The Raku programming language first appeared as Perl 6 in December 2015, and was renamed in October of 2019.
While it remains part of the Perl family, compatibility with Perl was not a goal, although a compatibility mode is part of the specification. The three primary methods of communication used in the continued development of the language are the IRC channel on Libera Chat, a set of mailing lists on the Perl Foundation's servers, and the Git source code repository at GitHub.
According to Larry Wall, the primary designer, the major goal in separating Raku from Perl was the removal of historical warts. During the course of its development, it was decided that Perl 6 would not have backward compatibility with the existing Perl codebase, which means that some code that was correctly interpreted by a Perl 5 compiler would not be accepted by a Perl 6 compiler. Given that backward compatibility is a common goal of new versions of software, the distinction between Perl 6 and previous versions of the language became significant enough that it was decided to rename it.
Nevertheless, there was an intent to "keep Raku Perl," so Raku remains a Perl programming language. In large part, the changes were designed to normalize the language, so that it would be easier for both novice and expert programmers to understand.
The Rakudo implementation targets a number of virtual machines, including the Java Virtual Machine, JavaScript, and MoarVM, the latter of which is a virtual machine built especially for Rakudo and the NQP Compiler Toolchain. A layer between Raku and the virtual machines is known as Not Quite Perl 6 (NQP), which implements Raku rules for parsing Raku. However, Rakudo has not been designated as an official Raku implementation.
Raku was influenced by Perl, Ruby, Smalltalk, Haskell, and JavaScript.
The focus of this part of our guide is on the programming language known as Raku. Online resources for the language itself, any tools designed to facilitate programming in Raku, and Raku user groups, forums, tutorials, guides, or other resources.
 
 
Recommended Resources
Comma is an integrated development environment for Raku. Its features, syntax highlighting, editing, authoring support, code navigation, refactoring, running and debugging, test coverage, profiling, Cro integration, and IDEA platform are highlighted. Screenshots, documentation, and plans for future development are put forth, along with answers to frequently asked questions, and changes in the current release.

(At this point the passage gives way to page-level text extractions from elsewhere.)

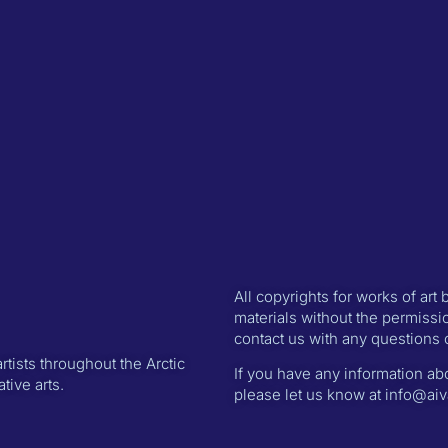
All copyrights for works of art
materials without the permissio
contact us with any questions 
rtists throughout the Arctic
If you have any information abo
ive arts.
please let us know at info@aiva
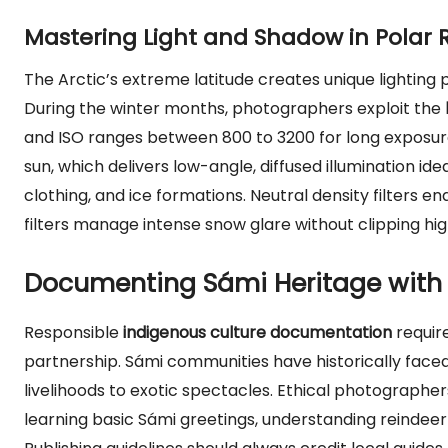
Mastering Light and Shadow in Polar 
The Arctic’s extreme latitude creates unique lightin
During the winter months, photographers exploit the
and ISO ranges between 800 to 3200 for long exposure
sun, which delivers low-angle, diffused illumination idea
clothing, and ice formations. Neutral density filters en
filters manage intense snow glare without clipping hig
Documenting Sámi Heritage with E
Responsible
indigenous culture documentation
requir
partnership. Sámi communities have historically face
livelihoods to exotic spectacles. Ethical photographer
learning basic Sámi greetings, understanding reindeer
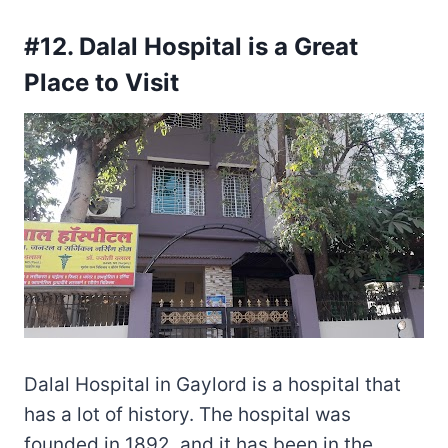
#12. Dalal Hospital is a Great
Place to Visit
Dalal Hospital in Gaylord is a hospital that
has a lot of history. The hospital was
founded in 1892, and it has been in the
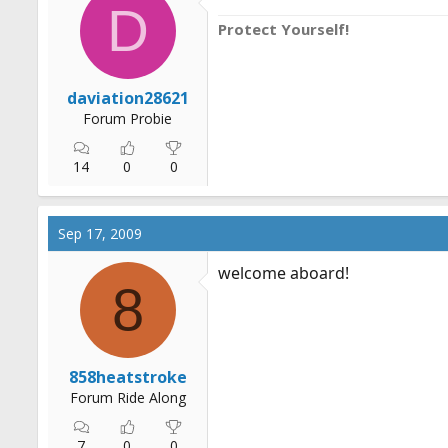
D
Protect Yourself!
daviation28621
Forum Probie
14
0
0
Sep 17, 2009
welcome aboard!
8
858heatstroke
Forum Ride Along
7
0
0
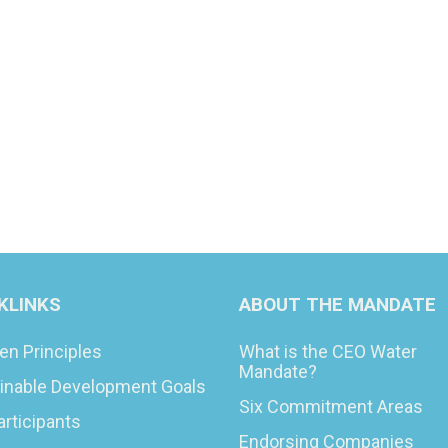
KLINKS
ABOUT THE MANDATE
en Principles
What is the CEO Water
Mandate?
inable Development Goals
Six Commitment Areas
articipants
Endorsing Companies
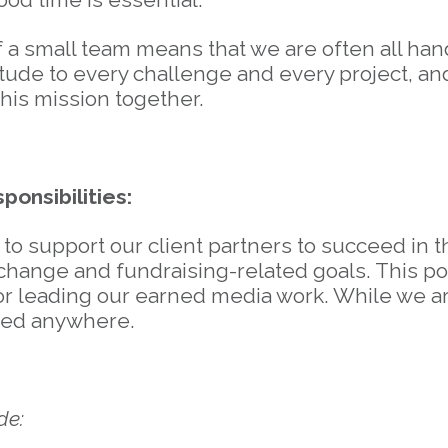
f a small team means that we are often all ha
itude to every challenge and every project, an
 this mission together.
ponsibilities:
o support our client partners to succeed in the
hange and fundraising-related goals. This pos
r leading our earned media work. While we ar
ted anywhere.
de:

The Comma IDE and plugin may be downloaded, and Comma Complete may be purchased.
https://commaide.com/
Learning Raku (formerly Perl 6)
Created by Brian D. Foy, the author of Learning Perl 6, an introductory tutorial on Raku. This site highlights the book and discusses other topics related to the programming language. Published by O’Reilly Media in 2018, it may be purchased there or from other retailers. Topics include Perl 6 design documentation, language documentation, modules, Rosetta Code example, Project Euler examples, and other Perl 6 examples, and other topics related to the language.
https://www.learningraku.com/
Licensed under the Creative Commons Attribution-ShareAlike International License, this site features a guide to the Raku programming language, as well as links to other resources on the language. Chapters include an introduction, operators, variables, functions and mutators, loops and conditions, I/O, subroutines, functional programming, classes and objects, exception handling, regular expressions, Raku modules, Unicode, parallelism, concurrency, and asynchrony, and native calling interface.
https://raku.guide/
Formerly known as Perl 6, Raku is a feature-rich, multi-paradigm programming language. Several code examples are provided, along with a Rake guide, tutorials, screencasts, and links to online resources such as blogs, online practice playgrounds, available Raku compilers, editors, IDEs, marketing materials, and books published or in print on the programming language. Also included are links to Raku community sites, the development organization steering council, and the documentation team.
https://www.raku-lang.ir/en/
Raku Programming Language, The
The official site for Raku includes information on getting started with Raku, full documentation, and an introduction to Raku from Perl 5 programmers, as well as the Perl 6 modules directory, the Rakudo compiler, and language specifications and speculations. Downloads for Rakudo 6 and Rakudo Star, a distribution of Raku that supports the latest Diwali Perl 6, with installation instructions. Links to third-party packages and other sites within the Raku community are included.
https://raku.org/
Currently the only major Perl 6 compiler in active development, Rakudo is a Perl 6 compiler targeting MoarVM and the Java Virtual Machine, that implements the Perl 6 specification. Rakudo is written in C, Perl 6, and NQP, a lightweight Perl 6 implementation, and was released in 2009. Available under the Artistic License, it may be freely downloaded from the site. Other resources include documentation, bug reports, posts, files, and an acknowledgment of the Perl 6 community.